Regarding Quality stage Match Concept

Posted: Wed Jan 31, 2007 4:04 am
by thesri
In Match Stage how can i assign weight for every field and what is composite weight..Is there is some samples to help me....Thanks in advance.....

Posted: Wed Jan 31, 2007 4:37 am
by ray.wurlod
Welcome aboard. :D

While you CAN assign weight to every field in the Match stage, you don't want to. Let QualityStage calculate the weights based on the frequency distributions in the data, which you may have reported upon in an investigation.

There are agreement and disagreement weights calculated. You can bias these by altering them based upon external knowledge (typically about the general population compared to the sample upon which the frequencies were calculated). The agreement and disagreement weights are calculated for every field (unless excluded specifically from analysis) and reflect the "information content" - how rare the value is in its domain.

The agreement and disagreement weights are summed across the non-excluded fields in each record to yield the aggregate weight. It is the aggregate weights that determine which are masters, which are duplicates and which are residuals during the match.

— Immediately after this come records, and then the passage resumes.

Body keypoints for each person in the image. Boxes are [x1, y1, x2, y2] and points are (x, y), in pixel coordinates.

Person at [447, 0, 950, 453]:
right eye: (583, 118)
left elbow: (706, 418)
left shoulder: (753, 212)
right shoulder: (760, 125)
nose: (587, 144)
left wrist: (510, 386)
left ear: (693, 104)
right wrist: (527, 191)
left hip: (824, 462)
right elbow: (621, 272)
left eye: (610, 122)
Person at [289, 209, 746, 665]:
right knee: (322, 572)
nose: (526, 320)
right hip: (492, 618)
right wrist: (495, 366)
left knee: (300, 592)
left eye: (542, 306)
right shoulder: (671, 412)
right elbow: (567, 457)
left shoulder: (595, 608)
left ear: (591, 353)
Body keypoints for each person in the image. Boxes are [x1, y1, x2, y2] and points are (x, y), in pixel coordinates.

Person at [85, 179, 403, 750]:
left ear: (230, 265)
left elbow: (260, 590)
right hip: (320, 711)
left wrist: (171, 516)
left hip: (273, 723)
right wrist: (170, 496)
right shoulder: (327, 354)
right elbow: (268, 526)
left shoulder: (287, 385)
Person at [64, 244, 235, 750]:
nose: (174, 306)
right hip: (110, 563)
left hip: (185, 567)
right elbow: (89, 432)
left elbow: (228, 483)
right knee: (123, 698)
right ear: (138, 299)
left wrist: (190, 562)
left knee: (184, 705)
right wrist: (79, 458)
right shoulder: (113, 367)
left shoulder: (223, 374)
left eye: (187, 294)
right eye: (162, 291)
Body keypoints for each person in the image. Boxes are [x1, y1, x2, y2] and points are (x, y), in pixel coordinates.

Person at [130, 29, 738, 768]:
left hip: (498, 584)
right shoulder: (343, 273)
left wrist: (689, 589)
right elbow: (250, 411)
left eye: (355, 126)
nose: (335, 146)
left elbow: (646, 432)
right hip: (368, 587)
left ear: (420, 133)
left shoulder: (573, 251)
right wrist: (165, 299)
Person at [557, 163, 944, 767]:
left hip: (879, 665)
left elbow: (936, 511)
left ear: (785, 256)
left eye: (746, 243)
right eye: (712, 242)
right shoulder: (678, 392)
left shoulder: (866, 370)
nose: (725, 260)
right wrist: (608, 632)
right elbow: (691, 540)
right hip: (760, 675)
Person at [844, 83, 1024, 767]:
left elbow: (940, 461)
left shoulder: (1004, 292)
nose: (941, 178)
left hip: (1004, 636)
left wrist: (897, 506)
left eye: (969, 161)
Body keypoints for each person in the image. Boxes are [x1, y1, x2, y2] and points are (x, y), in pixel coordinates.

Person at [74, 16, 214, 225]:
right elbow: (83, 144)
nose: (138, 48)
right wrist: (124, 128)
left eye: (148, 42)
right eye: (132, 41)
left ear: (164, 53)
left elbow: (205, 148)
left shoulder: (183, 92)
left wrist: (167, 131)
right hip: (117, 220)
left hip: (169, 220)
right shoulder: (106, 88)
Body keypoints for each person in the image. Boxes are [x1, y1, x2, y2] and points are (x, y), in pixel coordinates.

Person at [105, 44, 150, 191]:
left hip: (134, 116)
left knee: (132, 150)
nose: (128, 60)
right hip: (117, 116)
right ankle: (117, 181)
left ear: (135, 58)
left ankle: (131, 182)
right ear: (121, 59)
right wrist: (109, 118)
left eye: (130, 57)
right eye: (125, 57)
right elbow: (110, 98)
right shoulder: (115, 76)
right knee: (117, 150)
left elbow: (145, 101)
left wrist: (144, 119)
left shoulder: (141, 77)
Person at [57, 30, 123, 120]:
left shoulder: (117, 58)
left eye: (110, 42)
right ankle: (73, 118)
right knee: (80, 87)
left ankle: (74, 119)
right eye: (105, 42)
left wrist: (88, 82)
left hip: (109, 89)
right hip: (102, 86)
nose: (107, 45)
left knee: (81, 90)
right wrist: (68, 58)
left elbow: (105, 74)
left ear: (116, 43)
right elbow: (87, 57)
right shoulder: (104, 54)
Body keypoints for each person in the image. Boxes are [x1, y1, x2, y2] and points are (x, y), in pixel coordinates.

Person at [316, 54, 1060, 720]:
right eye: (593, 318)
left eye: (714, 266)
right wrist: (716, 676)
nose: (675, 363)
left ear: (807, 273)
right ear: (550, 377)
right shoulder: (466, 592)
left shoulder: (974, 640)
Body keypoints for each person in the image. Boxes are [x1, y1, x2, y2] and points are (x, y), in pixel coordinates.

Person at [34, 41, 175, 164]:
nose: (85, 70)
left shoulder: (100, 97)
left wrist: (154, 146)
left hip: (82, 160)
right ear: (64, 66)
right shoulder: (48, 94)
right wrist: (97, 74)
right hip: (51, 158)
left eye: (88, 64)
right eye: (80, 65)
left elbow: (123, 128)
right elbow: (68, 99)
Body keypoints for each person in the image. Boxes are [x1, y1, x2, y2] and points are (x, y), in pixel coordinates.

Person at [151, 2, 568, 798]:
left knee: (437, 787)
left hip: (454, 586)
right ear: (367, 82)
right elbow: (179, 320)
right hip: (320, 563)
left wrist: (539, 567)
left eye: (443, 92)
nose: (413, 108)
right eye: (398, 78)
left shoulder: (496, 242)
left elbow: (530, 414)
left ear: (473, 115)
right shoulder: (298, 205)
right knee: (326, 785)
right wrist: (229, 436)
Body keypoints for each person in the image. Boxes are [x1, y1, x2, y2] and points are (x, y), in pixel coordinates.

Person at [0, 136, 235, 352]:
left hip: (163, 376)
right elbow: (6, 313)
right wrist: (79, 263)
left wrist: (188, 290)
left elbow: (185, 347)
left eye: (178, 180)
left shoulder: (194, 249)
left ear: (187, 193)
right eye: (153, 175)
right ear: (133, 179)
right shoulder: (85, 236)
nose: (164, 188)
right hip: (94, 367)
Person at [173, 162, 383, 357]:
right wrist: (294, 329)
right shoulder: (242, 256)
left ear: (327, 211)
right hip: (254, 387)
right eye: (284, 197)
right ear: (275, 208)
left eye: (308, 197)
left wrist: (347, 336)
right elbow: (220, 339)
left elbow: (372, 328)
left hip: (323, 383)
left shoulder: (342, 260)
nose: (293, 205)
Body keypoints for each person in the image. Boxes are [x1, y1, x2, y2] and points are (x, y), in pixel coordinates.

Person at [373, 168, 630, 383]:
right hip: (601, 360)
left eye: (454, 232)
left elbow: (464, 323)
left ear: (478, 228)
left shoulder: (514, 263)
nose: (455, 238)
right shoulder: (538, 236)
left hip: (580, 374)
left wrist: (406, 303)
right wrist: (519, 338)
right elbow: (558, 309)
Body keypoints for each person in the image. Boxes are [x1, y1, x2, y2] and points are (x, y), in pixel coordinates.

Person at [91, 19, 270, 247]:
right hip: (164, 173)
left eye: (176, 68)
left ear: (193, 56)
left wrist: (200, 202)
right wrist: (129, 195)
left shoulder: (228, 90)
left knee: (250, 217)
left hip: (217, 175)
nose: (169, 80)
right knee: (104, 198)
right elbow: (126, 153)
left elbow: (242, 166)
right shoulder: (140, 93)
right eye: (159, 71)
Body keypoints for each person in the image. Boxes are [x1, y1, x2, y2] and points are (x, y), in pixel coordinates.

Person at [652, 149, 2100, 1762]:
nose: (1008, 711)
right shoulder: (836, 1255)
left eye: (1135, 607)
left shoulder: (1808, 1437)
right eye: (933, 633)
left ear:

You can set cutoff points that govern the decision whether a pair of records is a match or not, based on the aggregate weight of the putative duplicate.

Posted: Wed Feb 07, 2007 10:16 am
by Alexander
In my opinion, the weights based on the frequency distribuitions should only be used on fields with well known values, not over fields wich accept free text, because the frequency tables will not cover all the range, and the result can fall into extreme situations.

If you assign weight to every field you will lose a potencial tool of QS, but on the other hand you will control the weight give to wich record. And that can be a great advantage.

You can give fixed weigth as first step, and then adjust it to use frequency fields :idea:.

Good luke!!!